**Problem description**
Look through the listing below for the string "заповідника". Show each line where it occurs.

**Data**
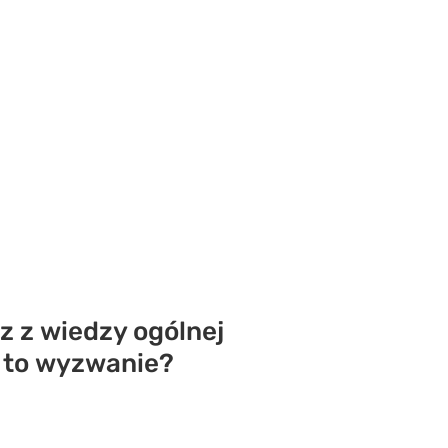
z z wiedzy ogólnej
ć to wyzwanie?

* * *

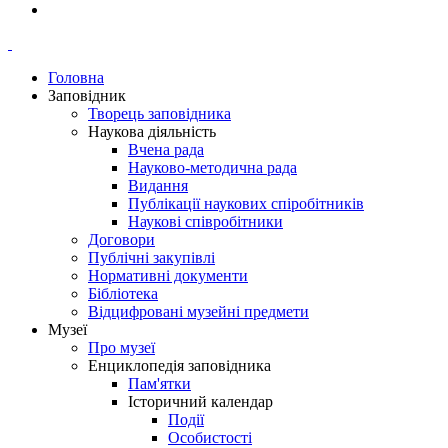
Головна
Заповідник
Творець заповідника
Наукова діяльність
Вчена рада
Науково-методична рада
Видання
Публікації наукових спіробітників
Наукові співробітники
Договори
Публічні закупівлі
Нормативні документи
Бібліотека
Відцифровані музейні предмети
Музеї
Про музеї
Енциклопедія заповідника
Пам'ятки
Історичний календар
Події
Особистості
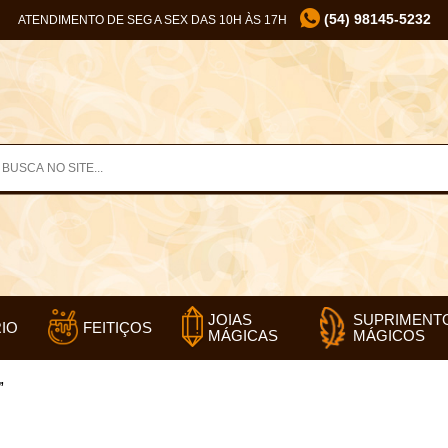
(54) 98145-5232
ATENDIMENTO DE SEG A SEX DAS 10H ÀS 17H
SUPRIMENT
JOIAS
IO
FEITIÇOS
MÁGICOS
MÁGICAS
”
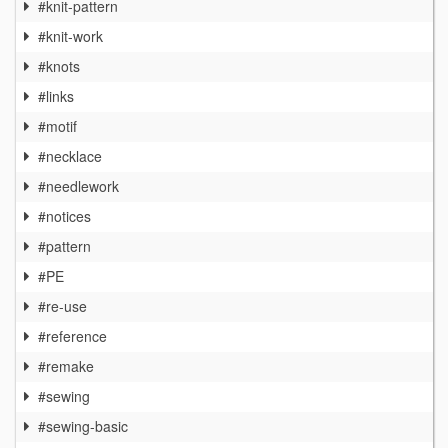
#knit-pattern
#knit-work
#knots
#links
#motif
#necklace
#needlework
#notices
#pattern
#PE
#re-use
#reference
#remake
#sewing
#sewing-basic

...

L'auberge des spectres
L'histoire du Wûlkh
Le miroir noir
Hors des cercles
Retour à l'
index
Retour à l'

**Written response**
Творець заповідника
Енциклопедія заповідника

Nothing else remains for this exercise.